In fact, in my view both have failed. Both are known in the market place to deliver poor value for money. If the successful one has prospered it is only because it has been able, by clever positioning, to persuade customers that it’s the safe choice. There was a time when it was said that ‘no-one ever got fired for buying IBM’; the successful mediocrity managed to create itself a position of similar dominance, in its own much smaller market.
So the shareholders did well. But it saddens me to think how much more they could have achieved had they been prepared to go the extra mile and deliver quality.
That’s why the most impressive moment of the first week in my new company was a sales presentation at which we were accompanied by representatives of an existing client. They faced the audience and told them ‘you have to buy this system’ and set out to prove their point by describing what they’d done with it themselves and what they’d achieved as a result.
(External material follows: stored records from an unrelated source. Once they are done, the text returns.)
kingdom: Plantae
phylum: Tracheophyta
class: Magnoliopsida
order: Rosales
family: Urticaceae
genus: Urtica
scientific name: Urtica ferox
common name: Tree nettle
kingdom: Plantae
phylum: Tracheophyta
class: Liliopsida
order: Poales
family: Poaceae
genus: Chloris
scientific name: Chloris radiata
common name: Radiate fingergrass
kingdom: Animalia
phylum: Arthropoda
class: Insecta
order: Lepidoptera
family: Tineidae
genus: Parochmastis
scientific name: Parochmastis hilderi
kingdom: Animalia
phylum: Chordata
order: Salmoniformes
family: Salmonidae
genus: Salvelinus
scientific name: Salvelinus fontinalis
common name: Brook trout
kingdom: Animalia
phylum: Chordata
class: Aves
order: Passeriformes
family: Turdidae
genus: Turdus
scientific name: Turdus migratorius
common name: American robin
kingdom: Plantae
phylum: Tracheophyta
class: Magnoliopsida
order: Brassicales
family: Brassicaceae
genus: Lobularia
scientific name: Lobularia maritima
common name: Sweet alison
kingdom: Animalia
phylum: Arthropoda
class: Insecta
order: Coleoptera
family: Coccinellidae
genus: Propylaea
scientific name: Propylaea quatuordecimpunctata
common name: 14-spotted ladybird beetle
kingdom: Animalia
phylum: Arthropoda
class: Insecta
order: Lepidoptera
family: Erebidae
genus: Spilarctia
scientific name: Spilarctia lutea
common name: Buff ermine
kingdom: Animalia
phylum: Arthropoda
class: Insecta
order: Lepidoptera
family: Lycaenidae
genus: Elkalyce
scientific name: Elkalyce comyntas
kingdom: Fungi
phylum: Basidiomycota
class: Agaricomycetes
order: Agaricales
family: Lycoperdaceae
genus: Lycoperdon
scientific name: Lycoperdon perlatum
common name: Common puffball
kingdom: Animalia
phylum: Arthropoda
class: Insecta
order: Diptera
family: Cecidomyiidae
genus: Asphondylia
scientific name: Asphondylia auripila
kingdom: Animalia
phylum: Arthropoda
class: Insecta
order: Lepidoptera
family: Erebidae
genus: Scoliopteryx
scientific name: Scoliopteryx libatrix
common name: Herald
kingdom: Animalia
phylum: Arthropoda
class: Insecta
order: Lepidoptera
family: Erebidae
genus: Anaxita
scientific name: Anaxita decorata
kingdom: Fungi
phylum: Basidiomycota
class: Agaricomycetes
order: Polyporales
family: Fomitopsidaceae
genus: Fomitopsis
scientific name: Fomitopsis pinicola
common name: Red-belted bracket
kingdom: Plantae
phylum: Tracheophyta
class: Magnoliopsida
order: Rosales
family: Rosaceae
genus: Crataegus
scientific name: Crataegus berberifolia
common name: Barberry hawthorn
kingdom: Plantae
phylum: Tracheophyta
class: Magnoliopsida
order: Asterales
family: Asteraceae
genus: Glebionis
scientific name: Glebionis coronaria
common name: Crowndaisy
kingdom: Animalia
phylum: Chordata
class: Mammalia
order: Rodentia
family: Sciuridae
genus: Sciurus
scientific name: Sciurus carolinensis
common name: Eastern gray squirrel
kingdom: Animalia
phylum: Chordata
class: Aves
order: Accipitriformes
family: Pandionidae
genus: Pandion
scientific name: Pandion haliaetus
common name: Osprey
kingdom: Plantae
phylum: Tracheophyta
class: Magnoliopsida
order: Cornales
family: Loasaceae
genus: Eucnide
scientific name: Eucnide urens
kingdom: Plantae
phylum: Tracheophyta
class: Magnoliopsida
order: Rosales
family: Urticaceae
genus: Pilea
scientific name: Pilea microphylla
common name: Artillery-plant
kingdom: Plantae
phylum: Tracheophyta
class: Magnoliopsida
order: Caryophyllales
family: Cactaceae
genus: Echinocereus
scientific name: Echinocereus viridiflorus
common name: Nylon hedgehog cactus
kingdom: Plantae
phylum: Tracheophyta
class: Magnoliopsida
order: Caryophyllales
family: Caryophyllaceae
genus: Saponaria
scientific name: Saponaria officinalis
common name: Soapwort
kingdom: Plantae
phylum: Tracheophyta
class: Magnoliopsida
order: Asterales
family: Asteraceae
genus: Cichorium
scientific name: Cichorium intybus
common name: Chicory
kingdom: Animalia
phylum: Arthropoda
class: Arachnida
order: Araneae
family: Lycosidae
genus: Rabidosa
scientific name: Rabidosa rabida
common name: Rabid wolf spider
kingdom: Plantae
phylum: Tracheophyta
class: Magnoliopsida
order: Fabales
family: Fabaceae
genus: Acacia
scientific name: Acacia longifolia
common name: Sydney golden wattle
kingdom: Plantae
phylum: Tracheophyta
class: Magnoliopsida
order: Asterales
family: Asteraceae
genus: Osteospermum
Now that’s something I’ve never seen before and it’s exactly what I think business should be about: clients so pleased with the product that they will go out and urge others to buy it. I’ve had clients before who’ll receive a visit from new prospects, but it’s the first time I’ve seen them go to them to try to win them over.
So it was a good week.
I ended it in Torbay, in Devon, a place closely linked to where I spent my adolescence. Turning up there early for my meeting, I went for a walk along the promenade. In February, in England, you don’t expect sun beating down from a blue sky. But being in a place with pleasant associations for me, after a week which had given me some encouraging surprises, I didn’t feel the fine rain, just the freshness; I wasn't bothered by the wind, just enjoyed the sea air; and I didn’t feel oppressed by the dark skies, just revelled in the concert of slate grey sea under light grey clouds, with the white crests of the waves whipped by the wind.